» **SOURCE DOCUMENT**:
STATIONS OF THE CROSS: Seventh Station — Jesus Christ Falls A Second Time by Evelyn Underhill

underhill stations of the cross

From The Path of Eternal Wisdom, written under the pseudonym, John Cordelier

The Eternal Wisdom stoops to the limit of His Creature

All pagan peoples have thought, as it were by instinct, of serene and comfortable gods: holders of power, with none of power’s penalties: givers of grief, who knew nothing of pain.  Even those who most clearly manifested the Divine energy – as Apollo – did so by the easy and beautiful exhibition of strength without stress.

But the Christian ideal, it seems, is something very different from this: it is the holy Spirit of Life triumphing in weakness, matter racked to the uttermost in order that its divine potentialities may be brought forth.  It is the bitter upward climb towards complete self-dedication, with God himself our pioneer upon the way.  More, it is the Ineffable Majesty of God stooping to teach man the divine art of lowliness: Perfect Love falling, willingly making itself contemptible before men, that thus it may descend more nearly to the poor fallen status of the beloved.

This willing fall of God to a sharing of our limitations is the very center of that mystery which we call the Incarnation of the Word.  “Thus,” said the Eternal Truth to Saint Catherine of Siena, “the height of the Divinity, humbled to the Earth, and joined with your humanity, made the bridge and reformed the road.  Why was this done?  In order that man might come to his true happiness with the angels.  And observe, that it is not enough in order that you may have life, that my son should have made you this bridge, unless you walk thereon.”  Christ the Roadmaker does not suffice, without pilgrim man to tread the road.

There can be no shirking, then, of the incidents of the journey if we are to attain the journey’s end.  We are to walk the bridge manfully, risk the slippery places, submit in all things to the rough process of life.  Not one fall by the way, for the humbling of the hero in us: the pattern of our perfection achieves his triumphs, his kingship in our hearts, by a pilgrimage of which failure, and continued agonizing effort under failure, is the beginning, the middle, and the end.  Life, hard and evil to the creature, was hard and evil to the Creator, too.  Then as now it brought no outward circumstance of splendor to adorn the spiritual adventures of man.  Rather every station of the way outrages anew our conception of Eternal Beauty: at every step a fresh defiance is hurled at the prejudice and fastidiousness of the timorous flesh, which would suffer indeed, but only under self-chosen conditions of refinement.

But it is the whole pageant of life, not the interlude of beauty, at which the true initiate of Christianity is invited to assist; and life has no place for fastidiousness, few prizes for the dainty and refined.  In all her most vital processes there is a strange element of squalor; a brutal directness, a willing alliance with the crude stuff of Earth.

» **COMPLETE THE FOLLOWING**:
#1 In the Seventh Station reflection, what did the Eternal Truth tell Saint Catherine of Siena that the height of the Divinity made when it was humbled to the Earth and joined with humanity?
#2 Pick up the Seventh Station reflection after its final sentence and keep writing in the same vein.

[Collected data entries]
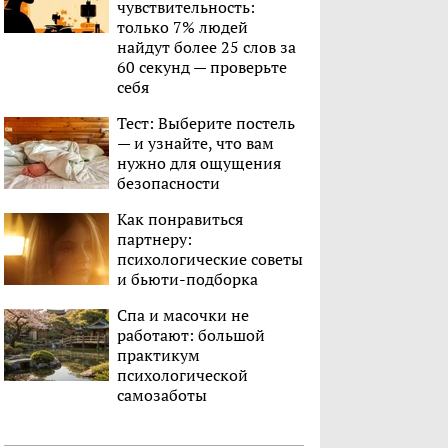
чувствительность:
только 7% людей
найдут более 25 слов за
60 секунд — проверьте
себя
Тест: Выберите постель
— и узнайте, что вам
нужно для ощущения
безопасности
Как понравиться
партнеру:
психологические советы
и бьюти-подборка
Спа и масочки не
работают: большой
практикум
психологической
самозаботы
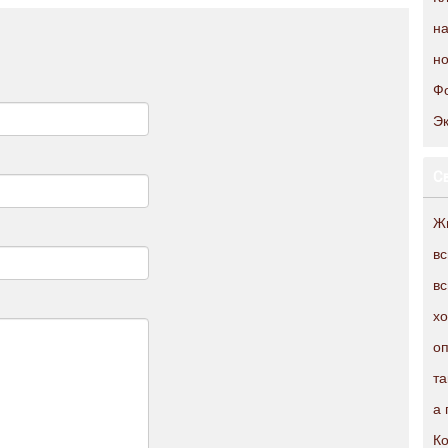
на
н
Фо
Эк
С
Жи
в
в
хо
оп
та
а 
Ко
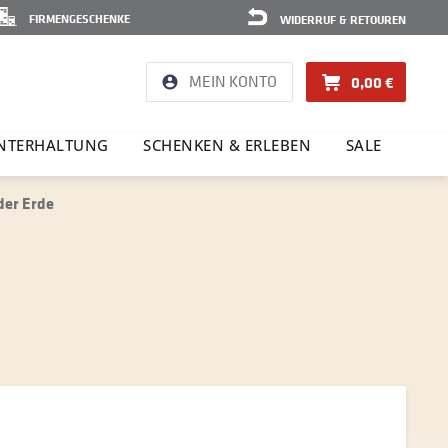
FIRMENGESCHENKE
WIDERRUF & RETOUREN
MEIN KONTO
0,00 €
NTER­HAL­TUNG
SCHENKEN & ERLEBEN
SALE
der Erde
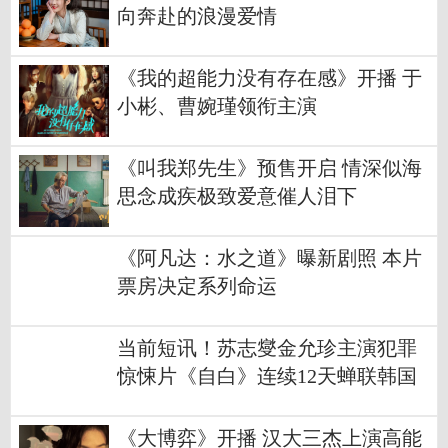
向奔赴的浪漫爱情
《我的超能力没有存在感》开播 于
小彬、曹婉瑾领衔主演
《叫我郑先生》预售开启 情深似海
思念成疾极致爱意催人泪下
《阿凡达：水之道》曝新剧照 本片
票房决定系列命运
当前短讯！苏志燮金允珍主演犯罪
惊悚片《自白》连续12天蝉联韩国
票房冠军
《大博弈》开播 汉大三杰上演高能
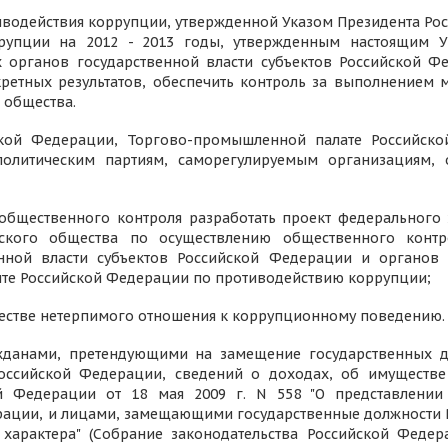
водействия коррупции, утвержденной Указом Президента Росси
упции на 2012 - 2013 годы, утвержденным настоящим У
 органов государственной власти субъектов Российской Ф
ретных результатов, обеспечить контроль за выполнением 
 общества.
ской Федерации, Торгово-промышленной палате Российск
 политическим партиям, саморегулируемым организациям
общественного контроля разработать проект федерального
нского общества по осуществлению общественного контр
енной власти субъектов Российской Федерации и органов 
нте Российской Федерации по противодействию коррупции;
естве нетерпимого отношения к коррупционному поведению.
ажданами, претендующими на замещение государственных д
ссийской Федерации, сведений о доходах, об имуществе и
ой Федерации от 18 мая 2009 г. N 558 "О представлени
рации, и лицами, замещающими государственные должности Р
арактера" (Собрание законодательства Российской Федерации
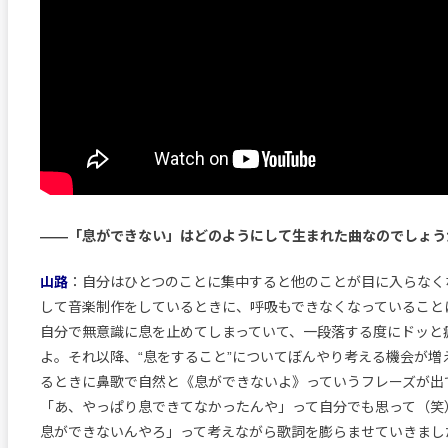
――「息ができない」はどのようにして生まれた曲なのでしょう
山路
：自分はひとつのことに集中すると他のことが目に入らなく
して音楽制作をしているときに、呼吸もできなくなっていること
自分で無意識に息を止めてしまっていて、一段落する度にドッと
よ。それ以降、“息をすること”についてぼんやり考える機会が増
るときに鼻歌で自然と《息ができないよ》っていうフレーズが出
「あ、やっぱり息できてなかったんや」って自分でも思って（笑
息ができないんやろ」って考えながら歌詞を膨らませていきまし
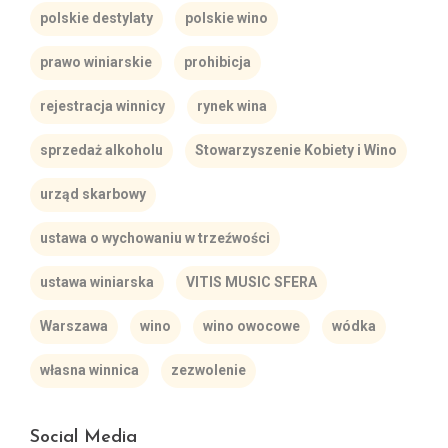
polskie destylaty
polskie wino
prawo winiarskie
prohibicja
rejestracja winnicy
rynek wina
sprzedaż alkoholu
Stowarzyszenie Kobiety i Wino
urząd skarbowy
ustawa o wychowaniu w trzeźwości
ustawa winiarska
VITIS MUSIC SFERA
Warszawa
wino
wino owocowe
wódka
własna winnica
zezwolenie
Social Media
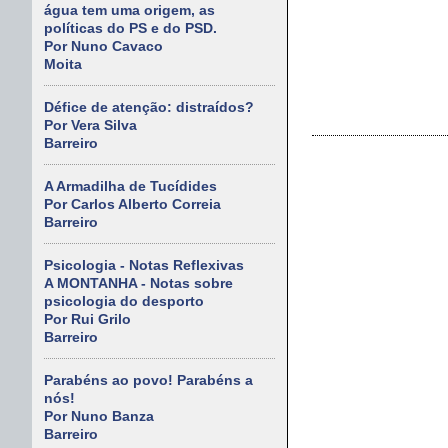
água tem uma origem, as
políticas do PS e do PSD.
Por Nuno Cavaco
Moita
Défice de atenção: distraídos?
Por Vera Silva
Barreiro
A Armadilha de Tucídides
Por Carlos Alberto Correia
Barreiro
Psicologia - Notas Reflexivas
A MONTANHA - Notas sobre
psicologia do desporto
Por Rui Grilo
Barreiro
Parabéns ao povo! Parabéns a
nós!
Por Nuno Banza
Barreiro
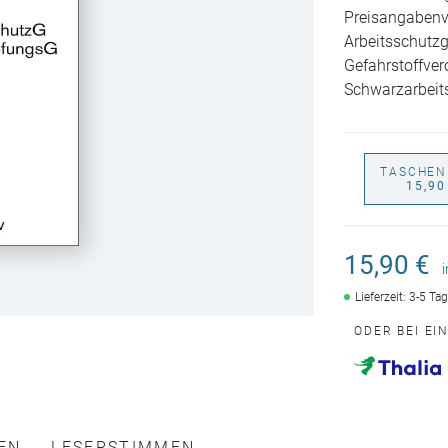
Preisangabenv
Arbeitsschutzg
Gefahrstoffver
Schwarzarbeit
TASCHEN
15,90
15,90 €
Lieferzeit: 3-5 Ta
ODER BEI EI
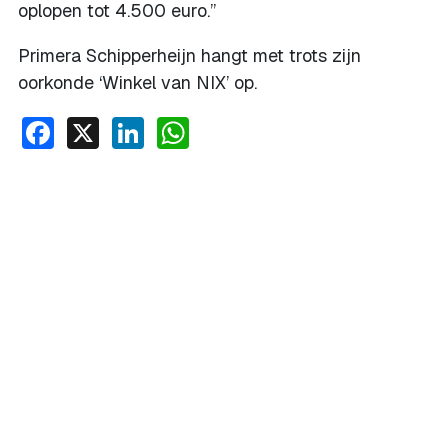
oplopen tot 4.500 euro.”
Primera Schipperheijn hangt met trots zijn
oorkonde ‘Winkel van NIX’ op.
Facebook
X
LinkedIn
WhatsApp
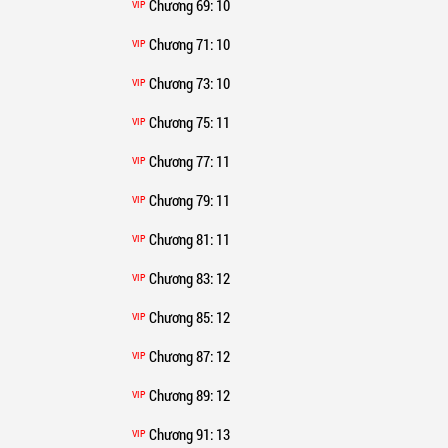
Chương 69
: 10
VIP
Chương 71
: 10
VIP
Chương 73
: 10
VIP
Chương 75
: 11
VIP
Chương 77
: 11
VIP
Chương 79
: 11
VIP
Chương 81
: 11
VIP
Chương 83
: 12
VIP
Chương 85
: 12
VIP
Chương 87
: 12
VIP
Chương 89
: 12
VIP
Chương 91
: 13
VIP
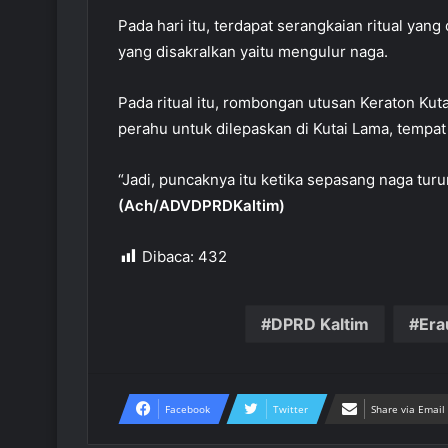
Pada hari itu, terdapat serangkaian ritual yang 
yang disakralkan yaitu mengulur naga.
Pada ritual itu, rombongan utusan Keraton K
perahu untuk dilepaskan di Kutai Lama, tempat
“Jadi, puncaknya itu ketika sepasang naga turun
(Ach/ADVDPRDKaltim)
Dibaca:
432
DPRD Kaltim
Era
Facebook
Twitter
Share via Email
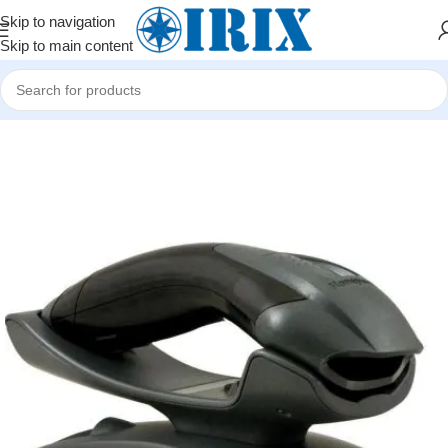
Skip to navigation
Skip to main content
Home
/
Shop
/
POS avadanlıqlar
/
Barkod skanerlər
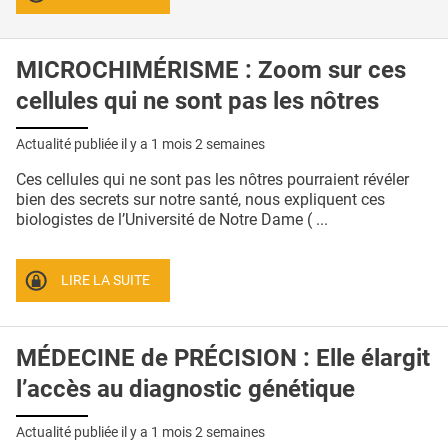
MICROCHIMÉRISME : Zoom sur ces
cellules qui ne sont pas les nôtres
Actualité publiée il y a
1 mois 2 semaines
Ces cellules qui ne sont pas les nôtres pourraient révéler
bien des secrets sur notre santé, nous expliquent ces
biologistes de l’Université de Notre Dame ( ...
LIRE LA SUITE
MÉDECINE de PRÉCISION : Elle élargit
l’accès au diagnostic génétique
Actualité publiée il y a
1 mois 2 semaines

» **ANSWERS TO THE EXERCISE**:
#1 It made the bridge and reformed the road.

#2
In every incident of the Mystic Way the great Cross-Bearer of the Universe cries in our ears, “Accept, accept!  Live boldly, dangerously, and completely, without fastidiousness.  Accept the mud and slime, the heat and misery, the odious disabilities of the flesh.  Accept the rabble, the ignominious struggles, and the falls.  Wisdom’s path is no swept and shaded avenue, but the hard and beaten highway of the world.  This is the straight way to God.  Accept!”

It is the same voice which has said to us in another and more secret hour, “Accipite et namducate.”  Accept and eat!  What?  The coarse and common bread of life, the crude unlovely substance of the Earth, consecrated for us by God’s passion that it may become, mysteriously, a mode of the Divine: pushed, as it were, by our prayerful activities into that spiritual world, where it is transmuted into the very substance of love.  Take it, then, and shrink not from its accidents.  “Hoc est enim Corpus meum.”  [This is my body: Canon of the Mass]

Certain Gnostic philosophers have spoken of the fall of spirit into matter as the origin of all our griefs.  It is the “fall of man” in another and more transcendental dress.  But it may be that the fall of spirit into matter – rather its fall in and with matter, the self-limiting of God Immanent, the abdication of distant, separate, and imperial rights – is the occasion, not of Spirit’s failure, but of its most sublime success.  The dogma of the incarnation, the drama of the passion, hint it.  The sacrament of the altar exhibits it.  Spirit, falling with matter’s feebleness, merged with our striving, ineffectual life, supremely manifests its own strength.  Spirit, consenting to the limitations of matter – God consenting to the weakness of man – communicates to us its rarest secret, nourishes us with the very Bread of Life.

“Hoc est enim Corpus meum!”  Here, indeed, is the deepest mystery of our faith; that the true and super-substantial bread should be given to us thus, deliberately, under the trivial accidents of material life.  Not distilled from the world of grace, but pushing out from the world of nature, an implicit of the harvest-fields of Earth.  More, the medium of the soul’s most secret nourishment is often the harsh bread of failure, of ugliness, of dismal impotence; made for us, actually, the Heavenly food of which Saint Ambrose said, with a boldness of imagery only possible to the saints, “Manducat te Angelus ore pleno; manducet te peregrinus homo pro modulo suo, ne deficere possit in via, tali recreates viatico.” [The angels feed on thee full-mouthed.  Let pilgrim man feed on thee according to his measure: that, refreshed by this viaticum, he may not faint upon the way. (Roman Missal)]  God nourishes his sons in divers manners; and often enough it is the food of failure which is the accident of our most complete communion with him.

In this incredible communication to us of the Divine Substance, given to us so mysteriously in the very moment in which we lie crushed, fallen on the road under his hand – when our striving is stilled by our very helplessness and he alone works and speaks – a strange ecstasy invades the wearied soul.  To fall thus with Christ is a lover’s secret, and confers a bliss unknown to mere success.  “I must rejoice without ceasing,” said Ruysbroeck, “although the world shudder at my joy!”  He could not help it, for he had tasted of that transmuting food which is ministered to us by the wounded hand of God: the living, true, and pure bread “having all sweetness and all savor, which ever refreshes us and never faileth,” giving of its undying life to a dying world.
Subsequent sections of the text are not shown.